Menschen können heilig sein!
Menschen können heilig sein! Ein Beispiel: Die heilige Adelheid
Pfarrer Michael Dörr:
Am 5. Februar 2015 feiern wir in Vilich, Pützchen, ja in ganz Bonn, den 1000. Todestag der heiligen Adelheid. Wer war bzw. ist diese Frau, die um die Wende des 10. Jahrhunderts gelebt hat, was macht sie zu einer Heiligen und welche Bedeutung kann sie auch heute für uns haben – ja hat sie überhaupt (noch) eine Bedeutung? Wieso ist sie heilig? Und: Können auch wir heilig sein bzw. werden?
Adelheid war es nicht in die Wiege gelegt, eine Heilige zu werden, nicht einmal eine Stiftsfrau bzw. Benediktinerin und als solche ein Stift bzw. ein Kloster (später ein zweites in Köln) zu leiten. Erst durch den Tod des Bruders stellt sich für die Eltern die Frage, was aus der Familie wird, da es keine männlichen Erben gibt. Um die Erinnerung an die Familie wachzuhalten, gründen sie ein Stift in Vilich und unterstellen es dem Kaiser, der es neben Quedlinburg, Essen und Gandersheim zu einem Reichsstift mit besonderen Privilegien macht.
Adelheid, im Ursula-Stift zu Köln in allen damals bekannten Lehrfächern ausgebildet – sie konnte nicht nur lesen und schreiben, sie verstand auch Latein, war in Musik ausgebildet und in anderen Fächern – übernahm auf Drängen der Eltern die Leitung des Stiftes. Sie fügte sich, auch wenn sie der Bitte der Eltern zunächst nicht nachkam, das Stift in ein Benediktinerinnen-Kloster umzuwandeln, wie es ihre Schwester Bertrada in Köln leitete, denn, so lesen wir in der Lebensbeschreibung: „Adelheid liebte die schönen Kleider, und Gott verlangt nur ein freiwilliges Opfer“.
In der Leitung des Stiftes erwarb sich Adelheid hohes Ansehen bei den Mitschwestern, den Schülerinnen und der Bevölkerung, für die sie als Äbtissin Sorge trug. Sie pflegte selber Kranke, gab Unterricht, ordnete alle Angelegenheiten des Stiftes und half in vielen Notsituationen, in denen die Menschen mit ihren Sorgen und Nöten an sie herantraten.

### BEREITGESTELLTES MATERIAL

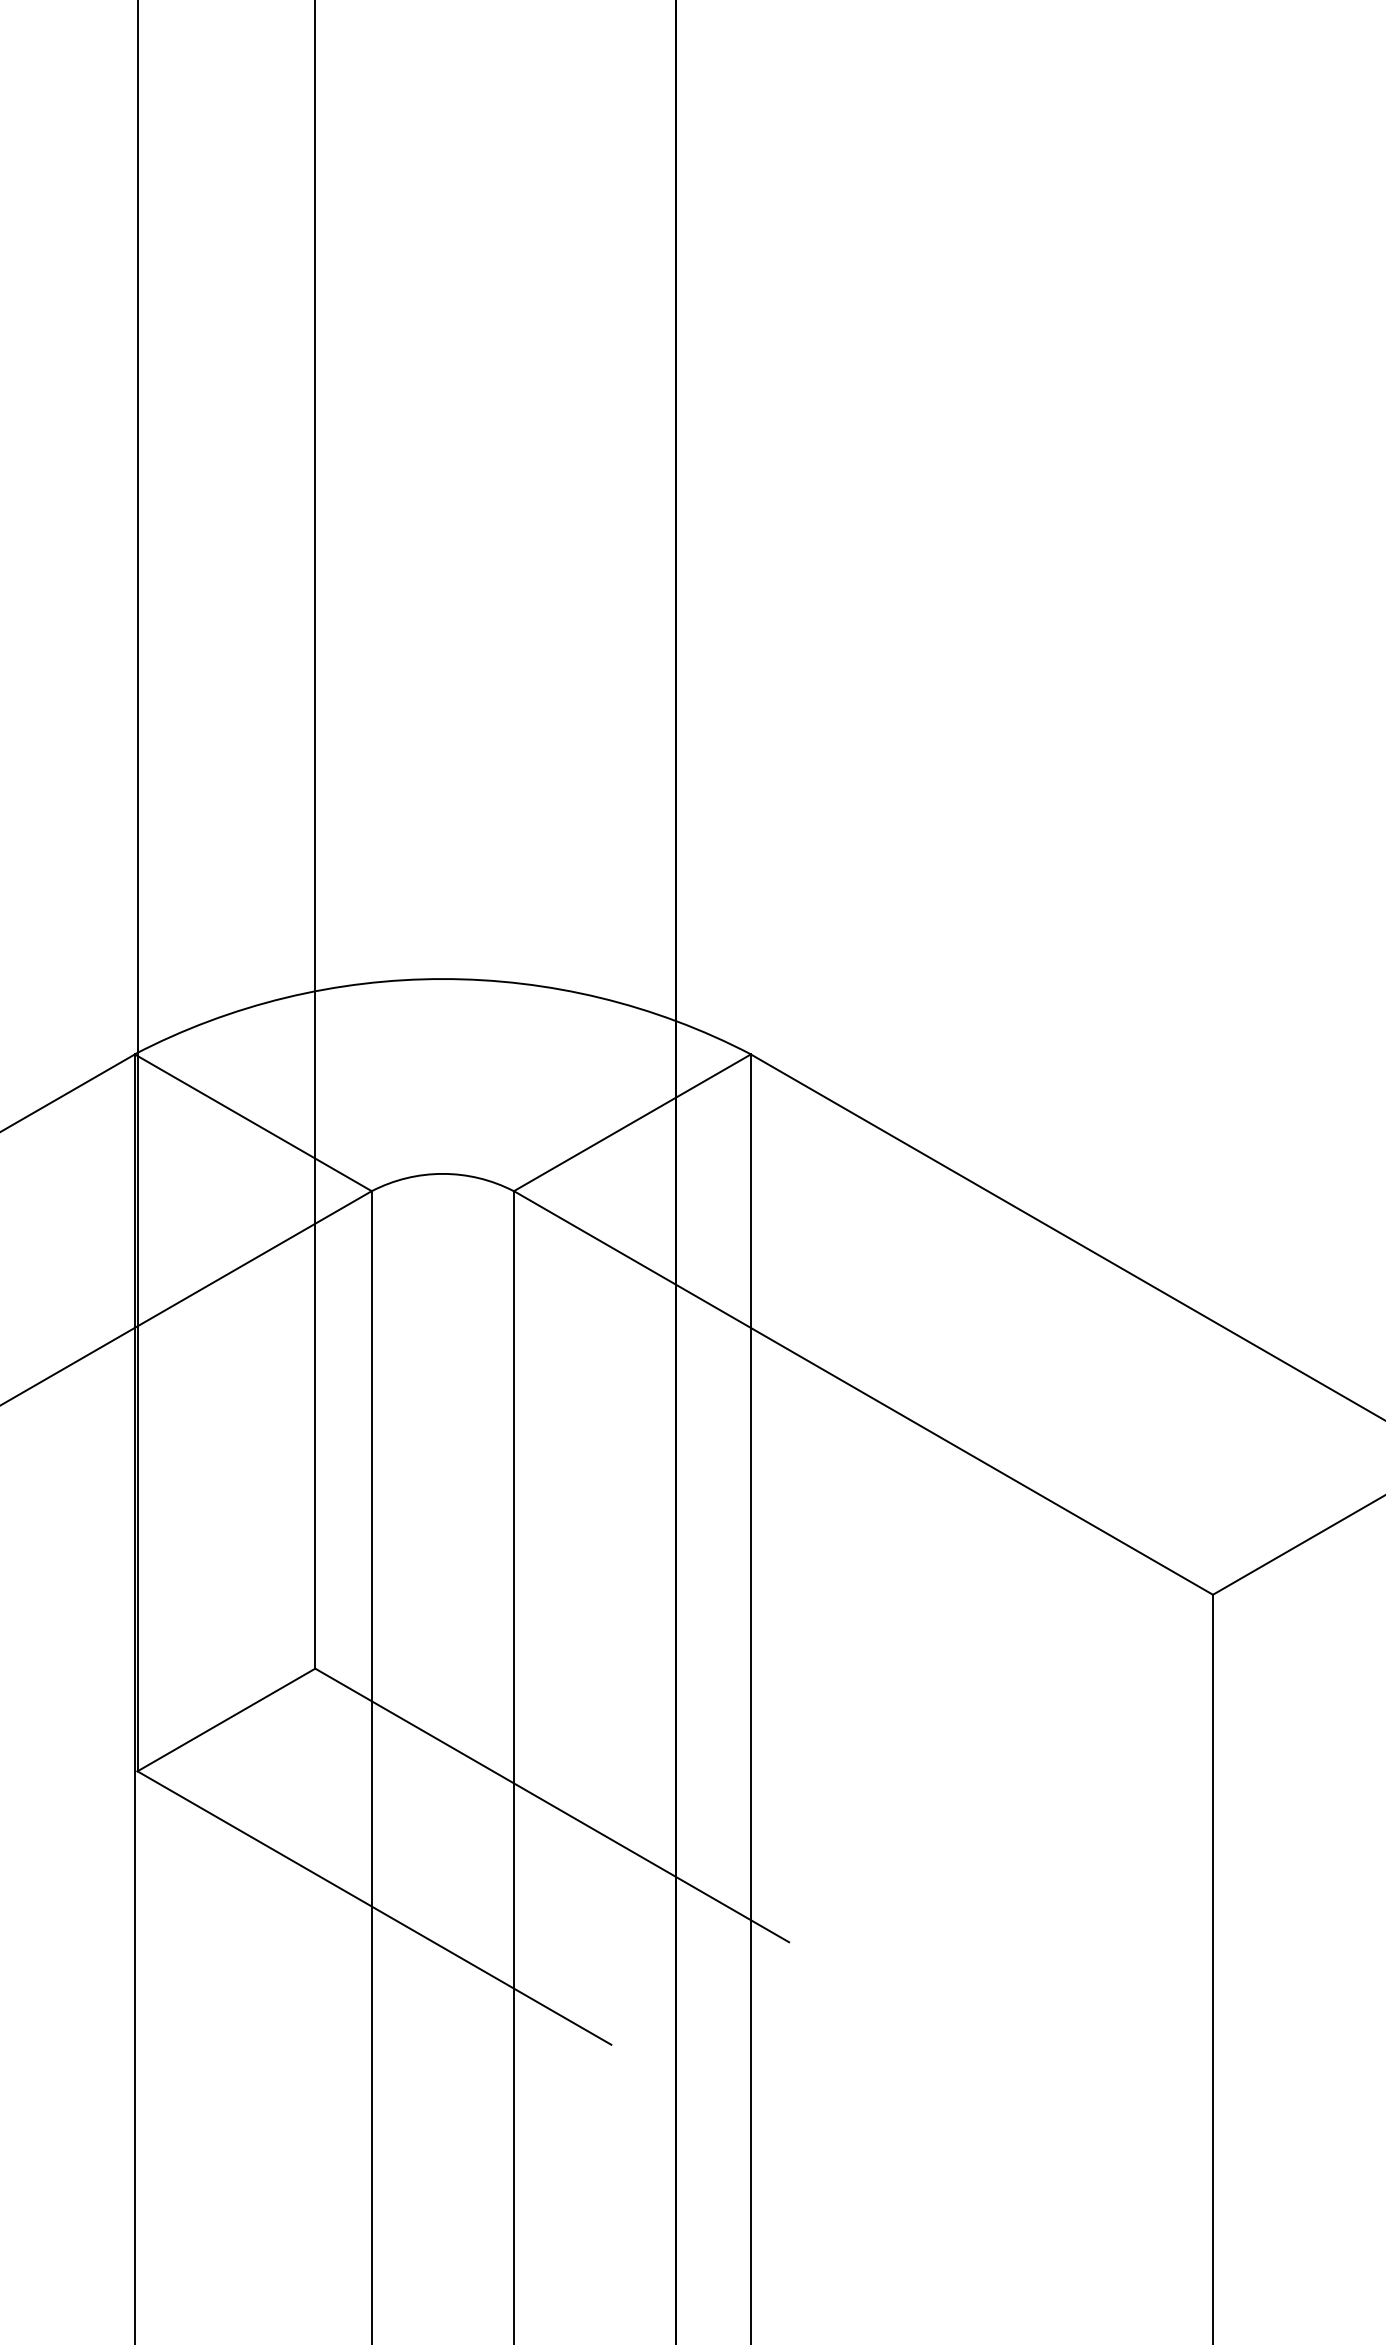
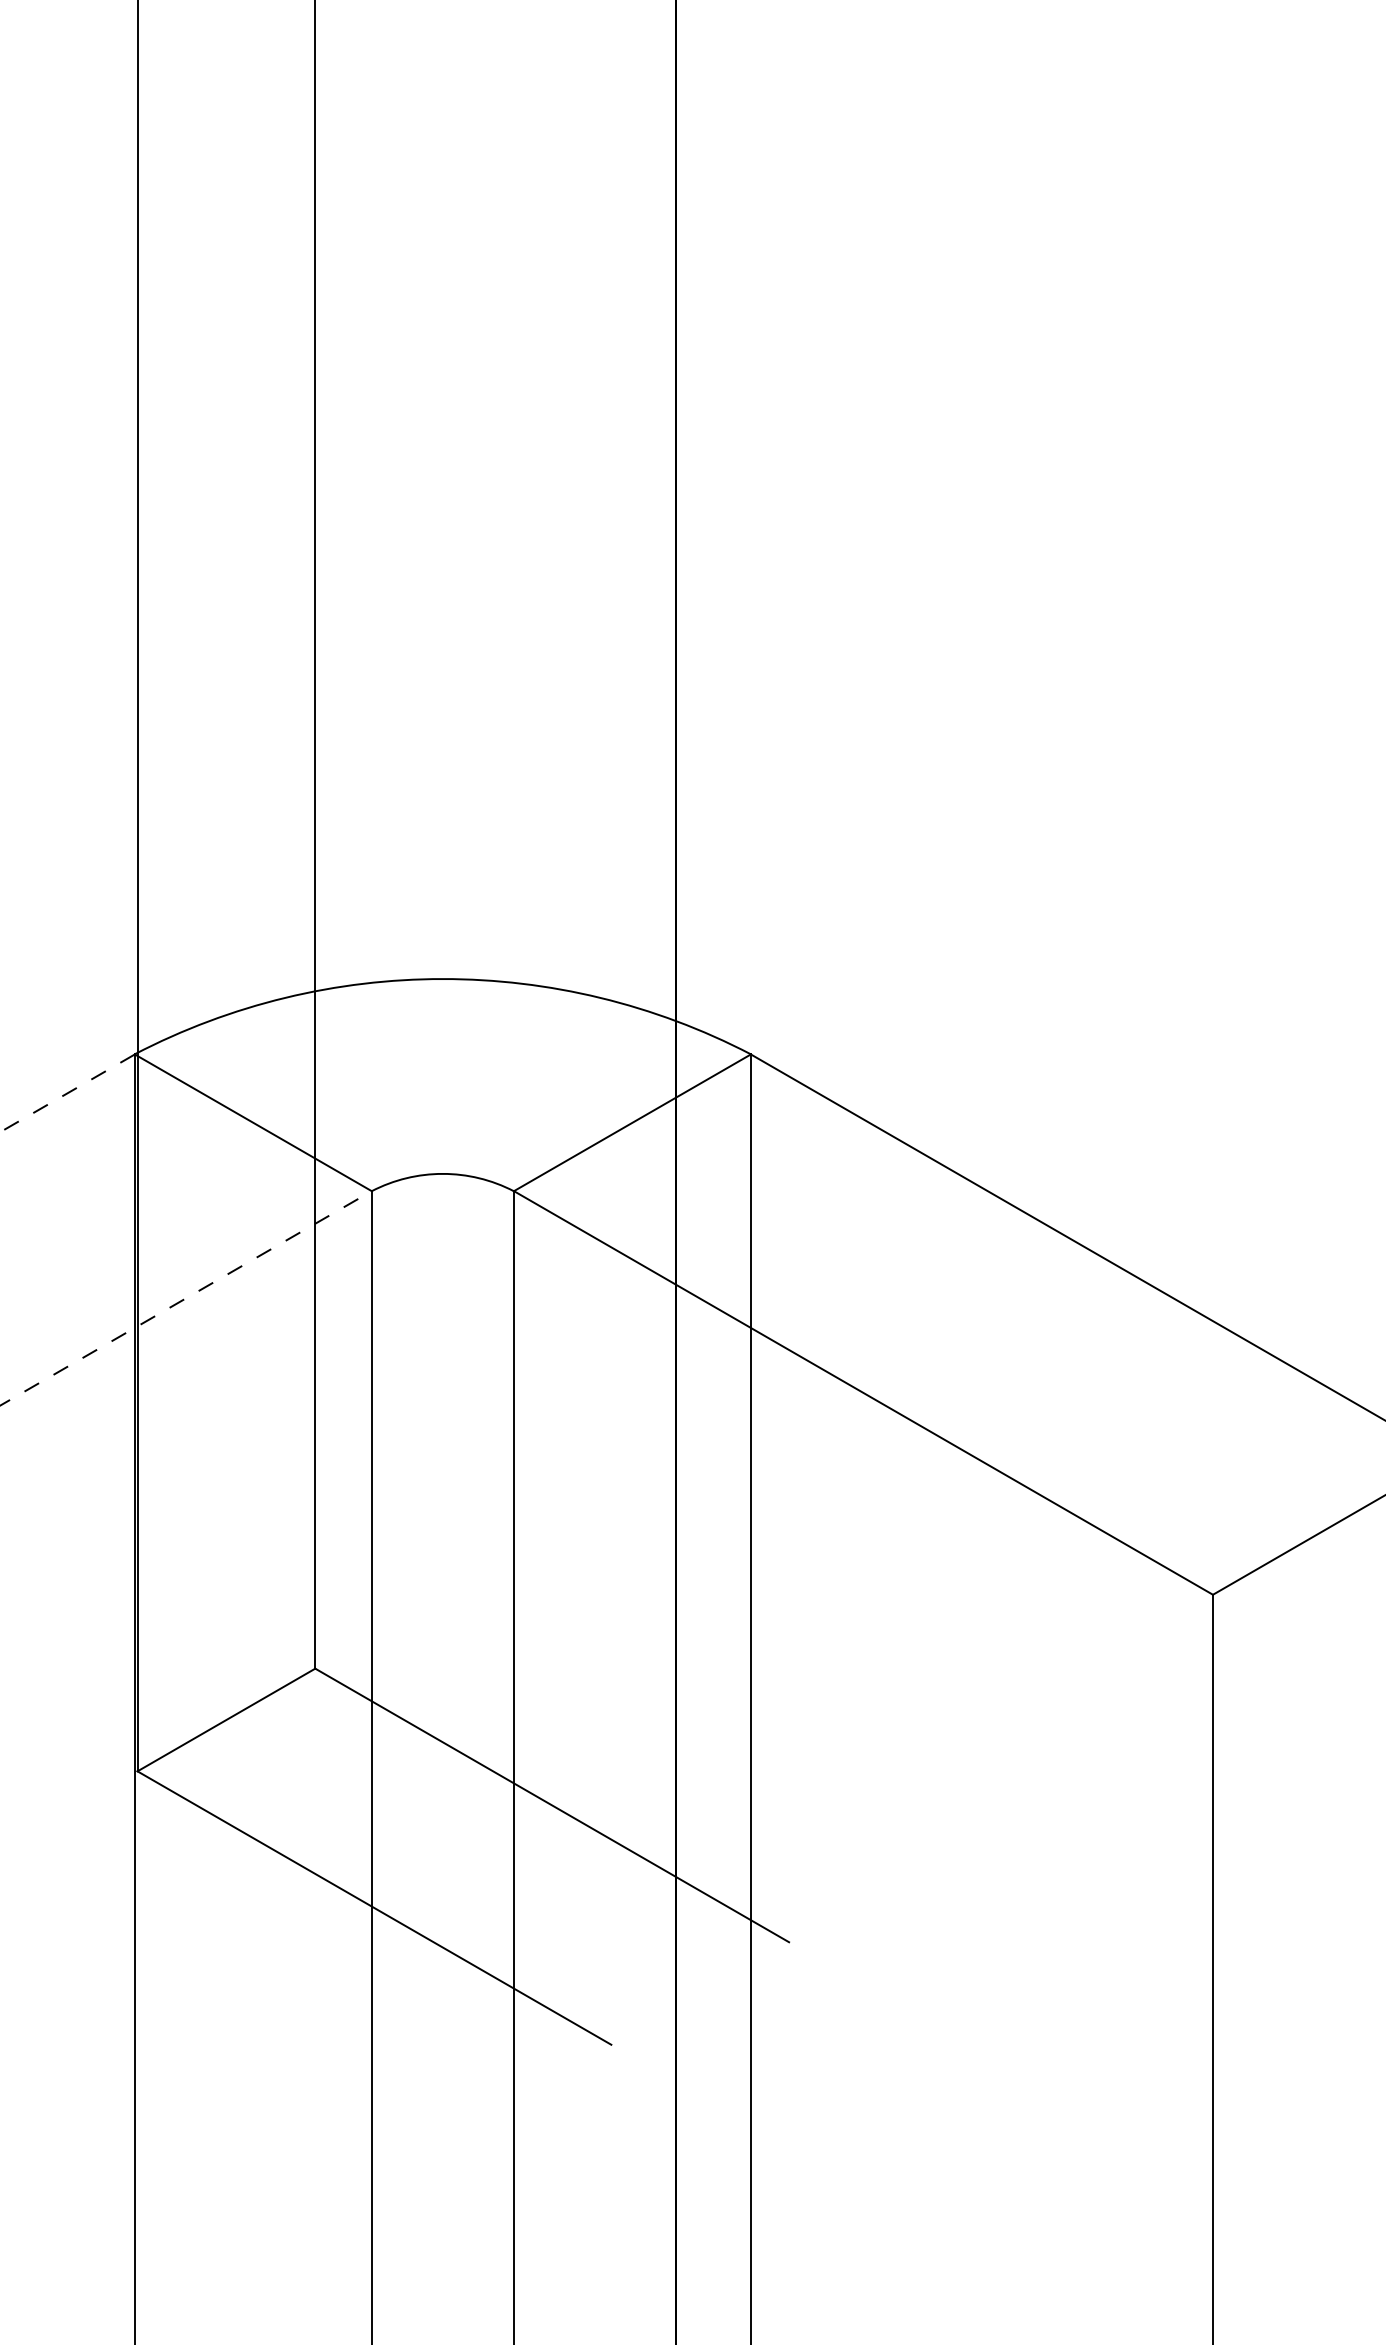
line at (67, 1093): solid -> dashed
line at (186, 1298): solid -> dashed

### AUFGABENSTELLUNG
In welchem Stift wurde Adelheid laut dem Text über die heilige Adelheid ausgebildet?

### LÖSUNG
Im Ursula-Stift zu Köln.